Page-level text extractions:
-------------------------

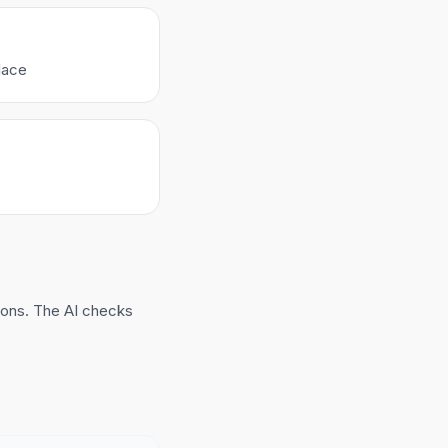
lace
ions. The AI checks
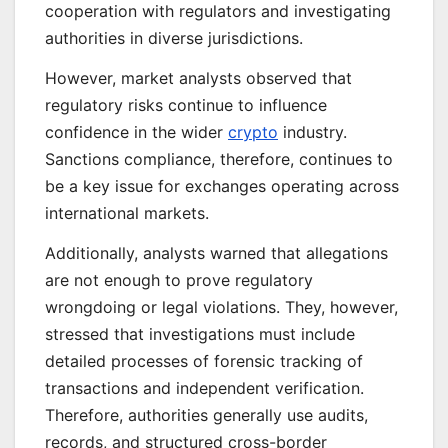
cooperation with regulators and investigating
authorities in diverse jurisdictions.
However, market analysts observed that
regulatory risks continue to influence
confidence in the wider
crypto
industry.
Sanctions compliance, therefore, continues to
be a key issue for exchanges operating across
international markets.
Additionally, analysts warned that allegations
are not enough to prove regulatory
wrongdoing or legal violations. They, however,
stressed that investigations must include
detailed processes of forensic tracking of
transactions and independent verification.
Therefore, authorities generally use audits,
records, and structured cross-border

-------------------------

### [Task]
Please copy every record above exactly, but leave the pictures out.

### [Solution]
lace
ions. The AI checks
cooperation with regulators and investigating
authorities in diverse jurisdictions.
However, market analysts observed that
regulatory risks continue to influence
confidence in the wider
crypto
industry.
Sanctions compliance, therefore, continues to
be a key issue for exchanges operating across
international markets.
Additionally, analysts warned that allegations
are not enough to prove regulatory
wrongdoing or legal violations. They, however,
stressed that investigations must include
detailed processes of forensic tracking of
transactions and independent verification.
Therefore, authorities generally use audits,
records, and structured cross-border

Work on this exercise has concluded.